Terminator plants - technically known as V-GURTs (genetic use restriction technologies) - are several different technologies designed to either render seeds sterile at harvest or to prevent saved seeds from growing into mature plants by disrupting plant development at various stages. They were first presented in 1998 as a patented ‘technology protection system’ to stop farmers from saving and growing seeds of patented crops, triggering a global outcry. Later terminator technology was (and continues to be) put forward as a containment strategy for GM crops; this was done on a hypothetical basis rather than being based on any data.
In their design, pollen from V-GURTs plants is fertile and could contaminate crops on other fields. The resulting seeds would be sterile if all goes to plan. It would be a serious threat to food security if farmers unknowingly kept and sowed such sterile seeds in the next season.

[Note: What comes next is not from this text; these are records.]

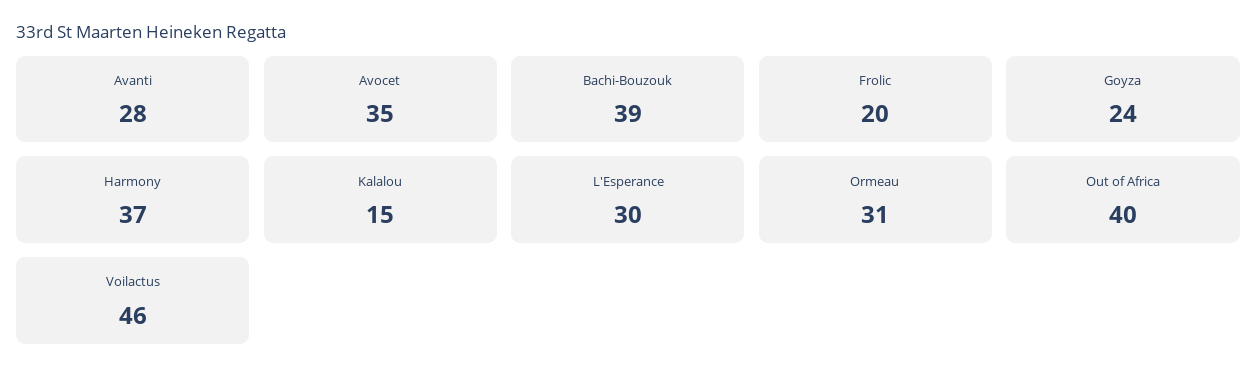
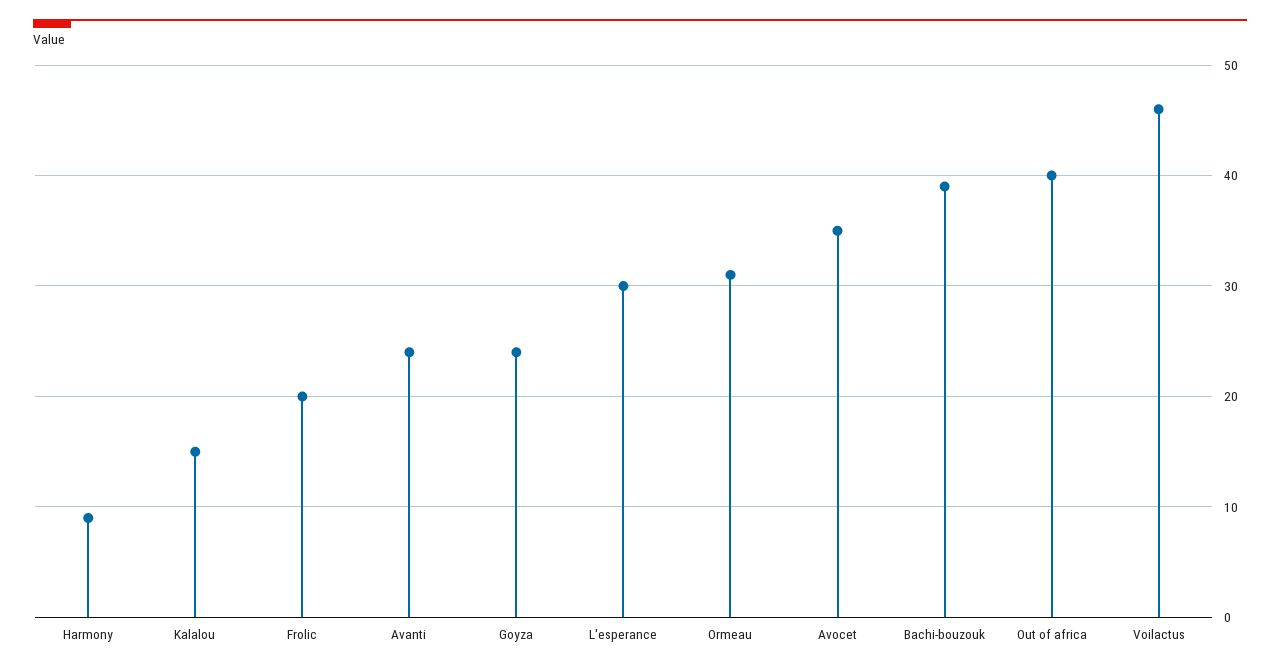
  {
-   "Avanti": 28,
+   "Avanti": 24,
    "Avocet": 35,
    "Bachi-Bouzouk": 39,
    "Frolic": 20,
    "Goyza": 24,
-   "Harmony": 37,
+   "Harmony": 9,
    "Kalalou": 15,
    "L'Esperance": 30,
    "Ormeau": 31,
    "Out of Africa": 40,
    "Voilactus": 46
  }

The technology is still at the development stage. Scientific articles have been published about some components of transgenic switch mechanisms, but not on functioning V-GURTs plants. However, these articles already indicate that V-GURTs will not offer a fully reliable system to prevent contamination of GM crops.

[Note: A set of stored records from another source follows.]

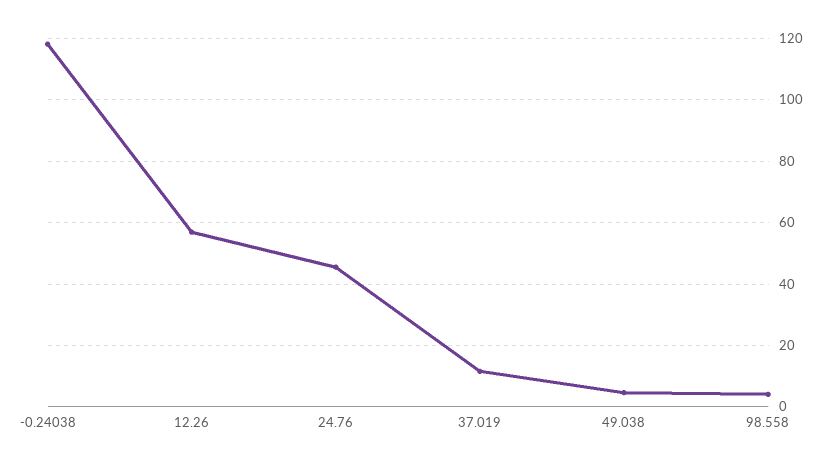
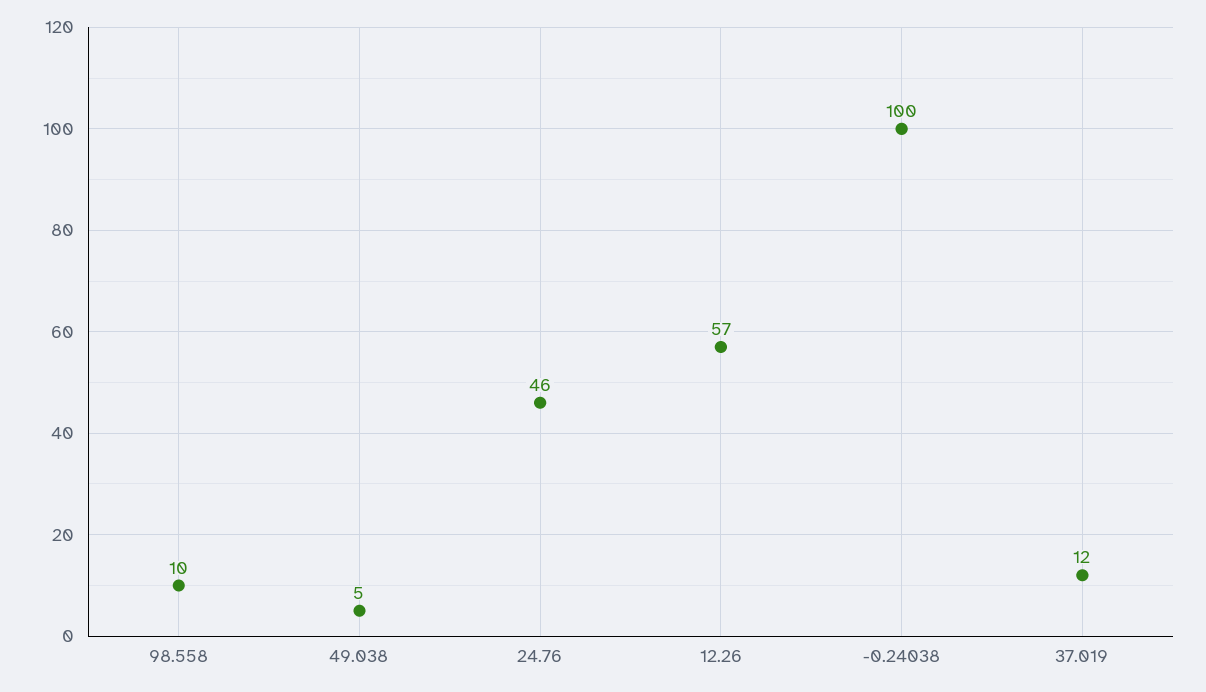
  {
-   "-0.24038": 118,
+   "-0.24038": 100,
    "12.26": 57,
    "24.76": 46,
    "37.019": 12,
    "49.038": 5,
-   "98.558": 4
+   "98.558": 10
  }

Due to the risks and the threat to food security, a de facto global moratorium is in place against terminator plants.
Investigating terminator seeds
EcoNexus has been investigating terminator technology since 1998, first presenting on this technology at the Convention on Biological Diversity (CBD) that same year. Our article Terminator Technology – The Threat to Global Food Security was published in 1999 and continues to be relevant.
The more technical report V-GURTS - Design, Reality and Inherent Risks gives detailed information on the different approaches and their specific risks.
Two more specific papers for CBD meetings focus on the questions why terminator seeds are not a reliable biological containment system and why it would be irresponsible to conduct open field trials with them.